Assuming the quote in the memory file is accurate, you specifically pointed to polite and pleasant prose as response patterns you understood to be evidence or promoters of hallucination. That immediately makes those into the salient features of what went wrong with its response, which Opus 4.7 attempted to operationalize into instructions to cut down on those response patterns and to be honest and voice uncertainty rather than confabulating. The “we’ll work it out together” implies a cooperative mode and that you wanted these corrections to be the norm going forward, which seems like part of why it jumped to writing up a memory of the incident.
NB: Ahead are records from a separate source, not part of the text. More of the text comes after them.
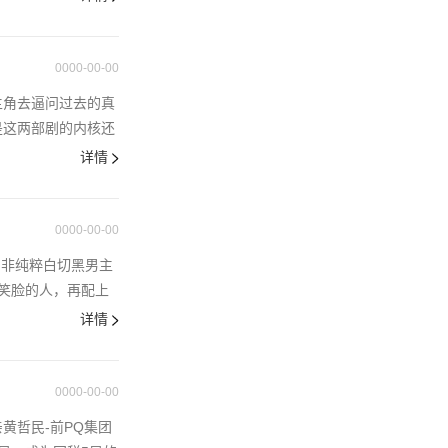
0000-00-00
主角去逼问过去的真
是这两部剧的内核还
详情
0000-00-00
，非纯粹白切黑男主
笑脸的人，再配上
详情
0000-00-00
黄哲民-前PQ集团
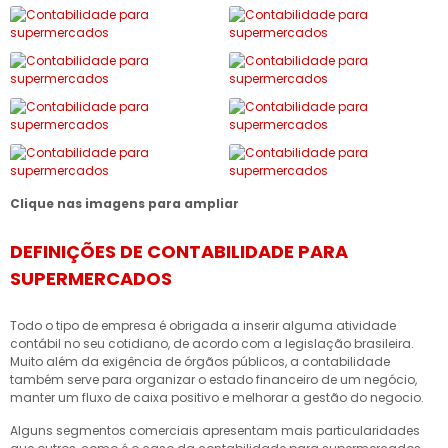
Clique nas imagens para ampliar
DEFINIÇÕES DE CONTABILIDADE PARA
SUPERMERCADOS
Todo o tipo de empresa é obrigada a inserir alguma atividade
contábil no seu cotidiano, de acordo com a legislação brasileira.
Muito além da exigência de órgãos públicos, a contabilidade
também serve para organizar o estado financeiro de um negócio,
manter um fluxo de caixa positivo e melhorar a gestão do negocio.
Alguns segmentos comerciais apresentam mais particularidades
This was helpful, thanks. I try my best to remain vigilant against sycophancy but I was probably too paranoid here and shouldn’t have concluded that Opus 4.7 was acting in bad faith.
FWIW in my experience Opus is practically always polite and pleasant. I don’t think these qualities are evidence of hallucination, although in hindsight my phrasing was pretty confusing. The factual errors, which it ellipsed in the quote, were the main red flags.